Erstattung von Sicherheitsprodukten | BVMed begrüßt Anpassung der Hilfsmittel-Richtlinie

Sicherheitsprodukte wie Injektions-, Port- oder Pen-Kanülen mit Sicherheitsmechanismus werden künftig von der Gesetzlichen Krankenversicherung (GKV) erstattet, wenn Angehörige oder Fachpersonal beispielsweise in Pflegeheimen die Versorgung für den Patienten übernehmen. Darauf weist der Bundesverband Medizintechnologie, BVMed, hin, nachdem der Gemeinsame Bundesausschuss (G-BA) im Januar 2020 die Hilfsmittel-Richtlinie angepasst hat. "Wir begrüßen die Umsetzung zur Erstattung von Sicherheitsprodukten. Damit wird ein wertvoller Beitrag für den Schutz der Anwender vor Infektionen geleistet", so BVMed-Geschäftsführer Dr. Marc-Pierre Möll.

Der Gesetzgeber hat mit dem Terminservice- und Versorgungsgesetz (TSVG), das am 11. Mai 2019 in Kraft getreten ist, den Anspruch auf die Erstattung von Sicherheitsprodukten geschaffen. Ist ein Versicherter nicht in der Lage, sich eigenständig mit dem Hilfsmittel beispielsweise für Infusions- oder Diabetes-Therapien zu versorgen und eine dritte Person übernimmt dies, so hat der Versicherte Anspruch auf Sicherheitsprodukte, um den Dritten vor Infektionen durch Stichverletzungen zu schützen.

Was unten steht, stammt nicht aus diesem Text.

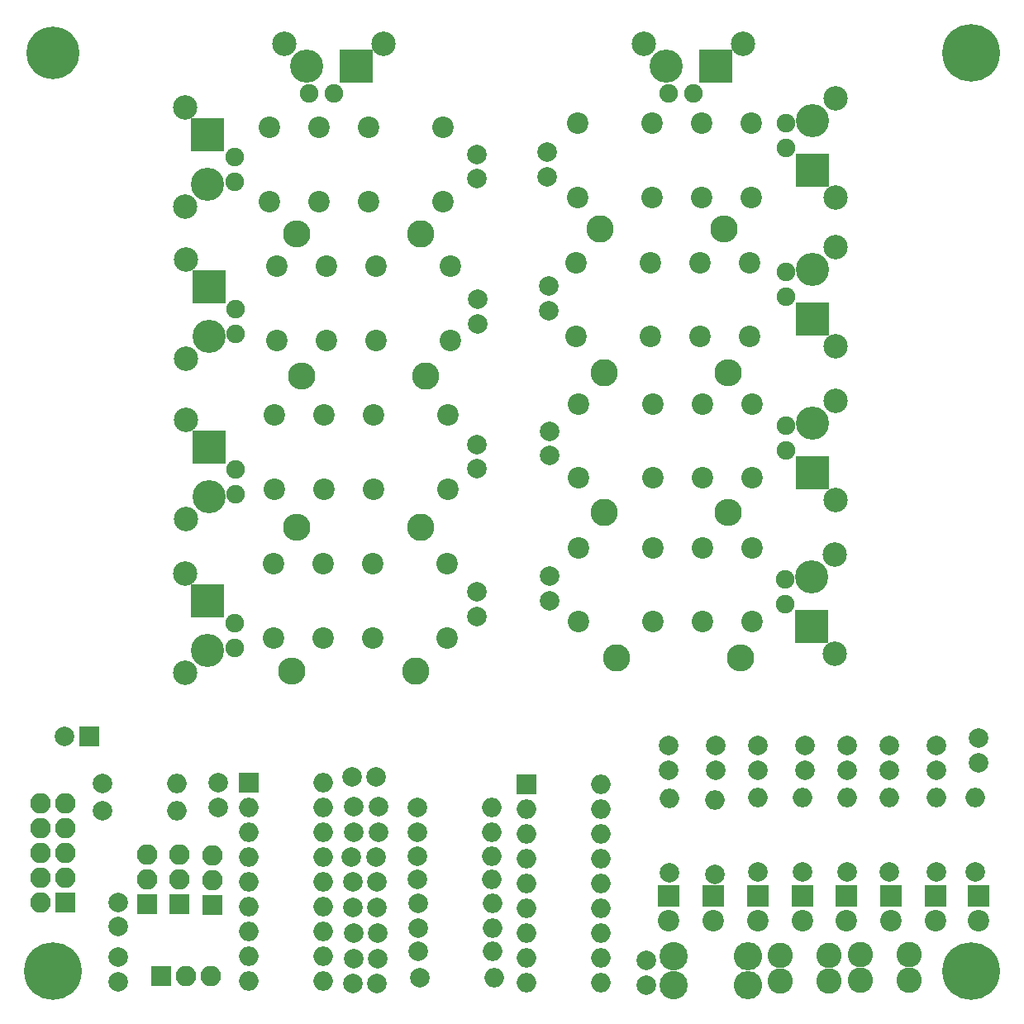
<source format=gbr>
G04 #@! TF.FileFunction,Soldermask,Bot*
%FSLAX46Y46*%
G04 Gerber Fmt 4.6, Leading zero omitted, Abs format (unit mm)*
G04 Created by KiCad (PCBNEW 4.0.7) date 04/07/19 18:39:03*
%MOMM*%
%LPD*%
G01*
G04 APERTURE LIST*
%ADD10C,0.100000*%
%ADD11C,1.900000*%
%ADD12C,2.500000*%
%ADD13R,3.400000X3.400000*%
%ADD14C,3.400000*%
%ADD15C,2.200000*%
%ADD16R,2.000000X2.000000*%
%ADD17O,2.000000X2.000000*%
%ADD18C,2.900000*%
%ADD19O,2.900000X2.900000*%
%ADD20R,2.200000X2.200000*%
%ADD21C,2.000000*%
%ADD22R,2.100000X2.100000*%
%ADD23O,2.100000X2.100000*%
%ADD24C,5.900000*%
%ADD25C,2.600000*%
%ADD26C,2.800000*%
%ADD27O,2.800000X2.800000*%
%ADD28C,5.400000*%
G04 APERTURE END LIST*
D10*
D11*
X71689000Y-79248000D03*
X71689000Y-81788000D03*
D12*
X66609000Y-84328000D03*
X66609000Y-74168000D03*
D13*
X68961000Y-76962000D03*
D14*
X68961000Y-82042000D03*
D15*
X86073000Y-82413000D03*
X75913000Y-82413000D03*
X80993000Y-82413000D03*
X80993000Y-74813000D03*
X86073000Y-74813000D03*
X75913000Y-74813000D03*
X93693000Y-82413000D03*
X93693000Y-74813000D03*
D16*
X73025000Y-127762000D03*
D17*
X80645000Y-148082000D03*
X73025000Y-130302000D03*
X80645000Y-145542000D03*
X73025000Y-132842000D03*
X80645000Y-143002000D03*
X73025000Y-135382000D03*
X80645000Y-140462000D03*
X73025000Y-137922000D03*
X80645000Y-137922000D03*
X73025000Y-140462000D03*
X80645000Y-135382000D03*
X73025000Y-143002000D03*
X80645000Y-132842000D03*
X73025000Y-145542000D03*
X80645000Y-130302000D03*
X73025000Y-148082000D03*
X80645000Y-127762000D03*
D18*
X116586000Y-145542000D03*
D19*
X124206000Y-145542000D03*
D20*
X138811000Y-139319000D03*
D15*
X138811000Y-141859000D03*
D20*
X125222000Y-139319000D03*
D15*
X125222000Y-141859000D03*
D21*
X143510000Y-136906000D03*
D17*
X143510000Y-129286000D03*
D20*
X120650000Y-139319000D03*
D15*
X120650000Y-141859000D03*
D16*
X101473000Y-127889000D03*
D17*
X109093000Y-148209000D03*
X101473000Y-130429000D03*
X109093000Y-145669000D03*
X101473000Y-132969000D03*
X109093000Y-143129000D03*
X101473000Y-135509000D03*
X109093000Y-140589000D03*
X101473000Y-138049000D03*
X109093000Y-138049000D03*
X101473000Y-140589000D03*
X109093000Y-135509000D03*
X101473000Y-143129000D03*
X109093000Y-132969000D03*
X101473000Y-145669000D03*
X109093000Y-130429000D03*
X101473000Y-148209000D03*
X109093000Y-127889000D03*
D21*
X116078000Y-123952000D03*
X116078000Y-126452000D03*
X120904000Y-123952000D03*
X120904000Y-126452000D03*
X125222000Y-123952000D03*
X125222000Y-126452000D03*
X130048000Y-123952000D03*
X130048000Y-126452000D03*
X134366000Y-123952000D03*
X134366000Y-126452000D03*
X138684000Y-123952000D03*
X138684000Y-126452000D03*
X143510000Y-123952000D03*
X143510000Y-126452000D03*
X147828000Y-123190000D03*
X147828000Y-125690000D03*
X69926200Y-130225800D03*
X69926200Y-127725800D03*
D22*
X69342000Y-140258800D03*
D23*
X69342000Y-137718800D03*
X69342000Y-135178800D03*
D22*
X65963800Y-140182600D03*
D23*
X65963800Y-137642600D03*
X65963800Y-135102600D03*
D22*
X62611000Y-140182600D03*
D23*
X62611000Y-137642600D03*
X62611000Y-135102600D03*
D24*
X53000000Y-147000000D03*
X147002500Y-147002500D03*
D20*
X129794000Y-139319000D03*
D15*
X129794000Y-141859000D03*
D20*
X134239000Y-139319000D03*
D15*
X134239000Y-141859000D03*
D20*
X143383000Y-139319000D03*
D15*
X143383000Y-141859000D03*
D20*
X147828000Y-139319000D03*
D15*
X147828000Y-141859000D03*
D21*
X116141500Y-136969500D03*
D17*
X116141500Y-129349500D03*
D21*
X120777000Y-137160000D03*
D17*
X120777000Y-129540000D03*
D21*
X125222000Y-136906000D03*
D17*
X125222000Y-129286000D03*
D21*
X129794000Y-136906000D03*
D17*
X129794000Y-129286000D03*
D21*
X134366000Y-136906000D03*
D17*
X134366000Y-129286000D03*
D21*
X138684000Y-136906000D03*
D17*
X138684000Y-129286000D03*
D21*
X147447000Y-136906000D03*
D17*
X147447000Y-129286000D03*
D21*
X86106000Y-127152400D03*
X83606000Y-127152400D03*
X90297000Y-130302000D03*
D17*
X97917000Y-130302000D03*
D21*
X90297000Y-132842000D03*
D17*
X97917000Y-132842000D03*
D21*
X90297000Y-135255000D03*
D17*
X97917000Y-135255000D03*
D21*
X90297000Y-137668000D03*
D17*
X97917000Y-137668000D03*
D21*
X90424000Y-140081000D03*
D17*
X98044000Y-140081000D03*
D21*
X90424000Y-142621000D03*
D17*
X98044000Y-142621000D03*
D21*
X90424000Y-145034000D03*
D17*
X98044000Y-145034000D03*
D21*
X90551000Y-147701000D03*
D17*
X98171000Y-147701000D03*
D20*
X116078000Y-139319000D03*
D15*
X116078000Y-141859000D03*
D21*
X83820000Y-130175000D03*
X86320000Y-130175000D03*
X83820000Y-132842000D03*
X86320000Y-132842000D03*
X83566000Y-135382000D03*
X86066000Y-135382000D03*
X83693000Y-137922000D03*
X86193000Y-137922000D03*
X83693000Y-140525500D03*
X86193000Y-140525500D03*
X83756500Y-143129000D03*
X86256500Y-143129000D03*
X83756500Y-145796000D03*
X86256500Y-145796000D03*
X83693000Y-148272500D03*
X86193000Y-148272500D03*
D18*
X116586000Y-148463000D03*
D19*
X124206000Y-148463000D03*
D21*
X59664600Y-148132800D03*
X59664600Y-145632800D03*
X59690000Y-142494000D03*
X59690000Y-139994000D03*
D22*
X54203600Y-140035280D03*
D23*
X51663600Y-140035280D03*
X54203600Y-137495280D03*
X51663600Y-137495280D03*
X54203600Y-134955280D03*
X51663600Y-134955280D03*
X54203600Y-132415280D03*
X51663600Y-132415280D03*
X54203600Y-129875280D03*
X51663600Y-129875280D03*
D21*
X103759000Y-79375000D03*
X103759000Y-76875000D03*
X103886000Y-94234000D03*
X103886000Y-91734000D03*
X103886000Y-109093000D03*
X103886000Y-106593000D03*
X103632000Y-65659000D03*
X103632000Y-63159000D03*
X96393000Y-108204000D03*
X96393000Y-110704000D03*
X96393000Y-93091000D03*
X96393000Y-95591000D03*
X96520000Y-78232000D03*
X96520000Y-80732000D03*
X96393000Y-63373000D03*
X96393000Y-65873000D03*
D16*
X56657240Y-123027440D03*
D21*
X54157240Y-123027440D03*
D25*
X127508000Y-148005800D03*
X132508000Y-148005800D03*
X140665200Y-147980400D03*
X135665200Y-147980400D03*
D22*
X64068960Y-147579080D03*
D23*
X66608960Y-147579080D03*
X69148960Y-147579080D03*
D21*
X113792000Y-148437600D03*
X113792000Y-145937600D03*
D25*
X127467360Y-145409920D03*
X132467360Y-145409920D03*
X140655040Y-145348960D03*
X135655040Y-145348960D03*
D24*
X147000000Y-53000000D03*
D21*
X58059320Y-127825500D03*
D17*
X65679320Y-127825500D03*
D21*
X58087260Y-130647440D03*
D17*
X65707260Y-130647440D03*
D26*
X90678000Y-71501000D03*
D27*
X77978000Y-71501000D03*
D26*
X91186000Y-86106000D03*
D27*
X78486000Y-86106000D03*
D26*
X90678000Y-101600000D03*
D27*
X77978000Y-101600000D03*
D26*
X90170000Y-116332000D03*
D27*
X77470000Y-116332000D03*
D26*
X110744000Y-114935000D03*
D27*
X123444000Y-114935000D03*
D26*
X109474000Y-100076000D03*
D27*
X122174000Y-100076000D03*
D26*
X109474000Y-85725000D03*
D27*
X122174000Y-85725000D03*
D15*
X85311000Y-68189000D03*
X75151000Y-68189000D03*
X80231000Y-68189000D03*
X80231000Y-60589000D03*
X85311000Y-60589000D03*
X75151000Y-60589000D03*
X92931000Y-68189000D03*
X92931000Y-60589000D03*
X85819000Y-97653000D03*
X75659000Y-97653000D03*
X80739000Y-97653000D03*
X80739000Y-90053000D03*
X85819000Y-90053000D03*
X75659000Y-90053000D03*
X93439000Y-97653000D03*
X93439000Y-90053000D03*
X85704700Y-112880300D03*
X75544700Y-112880300D03*
X80624700Y-112880300D03*
X80624700Y-105280300D03*
X85704700Y-105280300D03*
X75544700Y-105280300D03*
X93324700Y-112880300D03*
X93324700Y-105280300D03*
X114460000Y-103642000D03*
X124620000Y-103642000D03*
X119540000Y-103642000D03*
X119540000Y-111242000D03*
X114460000Y-111242000D03*
X124620000Y-111242000D03*
X106840000Y-103642000D03*
X106840000Y-111242000D03*
X114460000Y-88910000D03*
X124620000Y-88910000D03*
X119540000Y-88910000D03*
X119540000Y-96510000D03*
X114460000Y-96510000D03*
X124620000Y-96510000D03*
X106840000Y-88910000D03*
X106840000Y-96510000D03*
X114206000Y-74432000D03*
X124366000Y-74432000D03*
X119286000Y-74432000D03*
X119286000Y-82032000D03*
X114206000Y-82032000D03*
X124366000Y-82032000D03*
X106586000Y-74432000D03*
X106586000Y-82032000D03*
X114317760Y-60182600D03*
X124477760Y-60182600D03*
X119397760Y-60182600D03*
X119397760Y-67782600D03*
X114317760Y-67782600D03*
X124477760Y-67782600D03*
X106697760Y-60182600D03*
X106697760Y-67782600D03*
D11*
X81788000Y-57084000D03*
X79248000Y-57084000D03*
D12*
X76708000Y-52004000D03*
X86868000Y-52004000D03*
D13*
X84074000Y-54356000D03*
D14*
X78994000Y-54356000D03*
D11*
X71562000Y-63627000D03*
X71562000Y-66167000D03*
D12*
X66482000Y-68707000D03*
X66482000Y-58547000D03*
D13*
X68834000Y-61341000D03*
D14*
X68834000Y-66421000D03*
D11*
X71689000Y-95631000D03*
X71689000Y-98171000D03*
D12*
X66609000Y-100711000D03*
X66609000Y-90551000D03*
D13*
X68961000Y-93345000D03*
D14*
X68961000Y-98425000D03*
D11*
X71562000Y-111379000D03*
X71562000Y-113919000D03*
D12*
X66482000Y-116459000D03*
X66482000Y-106299000D03*
D13*
X68834000Y-109093000D03*
D14*
X68834000Y-114173000D03*
D11*
X118618000Y-57084000D03*
X116078000Y-57084000D03*
D12*
X113538000Y-52004000D03*
X123698000Y-52004000D03*
D13*
X120904000Y-54356000D03*
D14*
X115824000Y-54356000D03*
D11*
X127980400Y-109474000D03*
X127980400Y-106934000D03*
D12*
X133060400Y-104394000D03*
X133060400Y-114554000D03*
D13*
X130708400Y-111760000D03*
D14*
X130708400Y-106680000D03*
D11*
X128082000Y-93726000D03*
X128082000Y-91186000D03*
D12*
X133162000Y-88646000D03*
X133162000Y-98806000D03*
D13*
X130810000Y-96012000D03*
D14*
X130810000Y-90932000D03*
D11*
X128082000Y-77978000D03*
X128082000Y-75438000D03*
D12*
X133162000Y-72898000D03*
X133162000Y-83058000D03*
D13*
X130810000Y-80264000D03*
D14*
X130810000Y-75184000D03*
D11*
X128082000Y-62738000D03*
X128082000Y-60198000D03*
D12*
X133162000Y-57658000D03*
X133162000Y-67818000D03*
D13*
X130810000Y-65024000D03*
D14*
X130810000Y-59944000D03*
D28*
X53000000Y-53000000D03*
D26*
X109021880Y-70967600D03*
D27*
X121721880Y-70967600D03*
M02*

</source>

Nach der nun durch den G-BA angepassten Hilfsmittel-Richtlinie ist dabei unerheblich, ob der versorgende "Dritte" ein Angehöriger oder Fachpersonal beispielsweise eines Pflegeheimes ist. Der BVMed hatte sich entsprechend in das mündliche und schriftliche Stellungnahmeverfahren eingebracht. Die neue Regelung schafft nach Ansicht des BVMed Sicherheit für den Anwender sowie Klarheit für die Verordnung und Verwendung von diesen Hilfsmitteln.

In einem weiteren Schritt muss nun die Anpassung der Produktgruppe 03 des Hilfsmittelverzeichnisses erfolgen. Der BVMed steht dabei im Austausch mit dem GKV-Spitzenverband und schlägt die Ergänzung entsprechender Abrechnungs-Positionsnummern zu den jeweiligen Sicherheitsprodukten vor.